Même s'il ne s'était pas opposé ouvertement à la politique de réconciliation nationale du président, le chef d'état-major, lors d'une rencontre avec la presse algérienne en juillet 2002, avait estimé que l'armée avait "vaincu le terrorisme" mais que l'Algérie continuait de vivre sous la menace de l'intégrisme, et que la lutte contre ce phénomène, "une lutte d'abord politique, économique", n'avait "pas atteint ses objectifs". A l'approche de la présidentielle d'avril, le général Lamari avait insisté sur la "neutralité de l'armée", signal interprété comme un encouragement par les adversaires du président, tout particulièrement Ali Benflis, ancien chef de gouvernement limogé par M. Bouteflika en mai 2003.

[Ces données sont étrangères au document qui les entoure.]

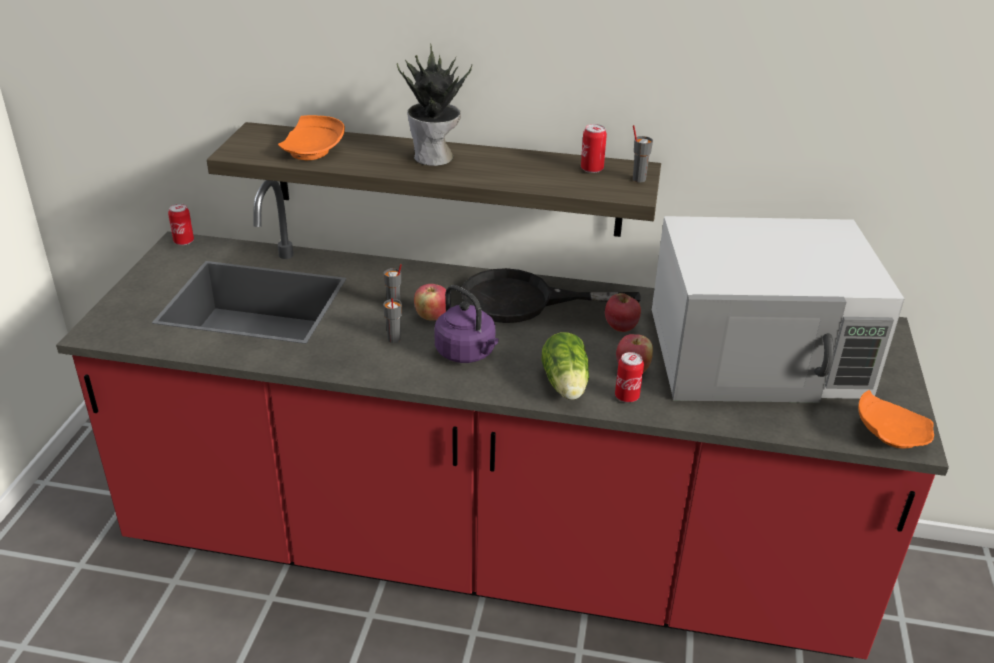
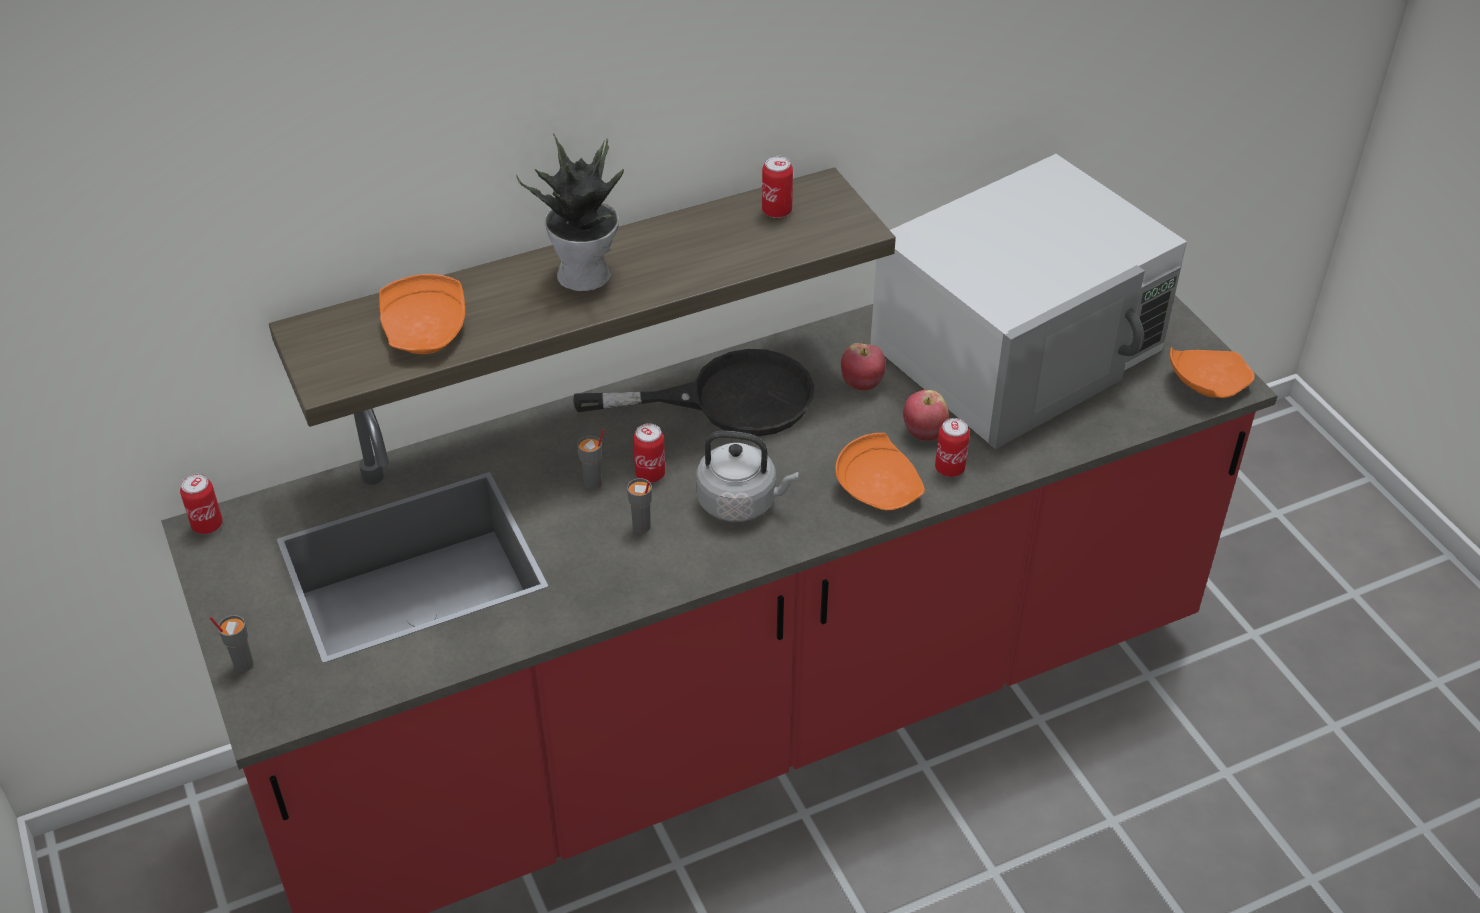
camera: 35 degrees left, 10 degrees up
apple [414,284,446,321] -> can [633,423,665,483]
purple kettle [434,285,499,363] -> grey kettle [696,430,798,522]
black frying pan [461,268,641,323] -> black frying pan turned 150 degrees counterclockwise [573,349,814,436]
lettuce [542,332,589,400] -> orange plate [835,433,925,510]
grey cup [633,125,653,182] -> grey cup moved to [209,615,254,672]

Depuis la réélection de M. Bouteflika, la phase des "mises à jour" a commencé. Ali Benflis a démissionné du FLN et le parti, un temps scindé en "factions", a rejoint le giron présidentiel. Les journaux qui avaient mené campagne contre M. Bouteflika sont remis au pas.

ANNONCE OFFICIELLE

La "mise à jour" la plus attendue, celle du chef d'état-major de l'armée, est apparue comme irrévocable le 4 juillet. A la veille de la fête de l'indépendance, le général Lamari a accueilli le chef de l'Etat au siège du ministère de la défense pour une cérémonie classique de promotion d'officiers supérieurs.

Alors que le président, traditionnellement, procède aux nominations sur les conseils de la hiérarchie militaire, M. Bouteflika, cette fois, a fait son choix seul. Pour mieux marquer ses distances avec le chef des "décideurs" militaires, il a également rappelé publiquement son rôle constitutionnel de chef des armées. Ce fut la dernière apparition publique du général Lamari.

Ce dernier a-t-il choisi de quitter son poste avant d'être démis, prenant de cours le président ? Le retard dans l'annonce officielle de la démission aurait eu pour but de le convaincre d'y renoncer.

En choisissant le général Salah Ahmed Gaïd, 72 ans, pour lui succéder, le président algérien respecte une tradition qui veut que le chef de l'armée de terre accède au poste de chef d'état-major. Peu porté sur la politique, le nouveau chef d'état-major a un profil qui ne bouleverse pas la donne au sein d'une institution militaire dont le rôle reste déterminant.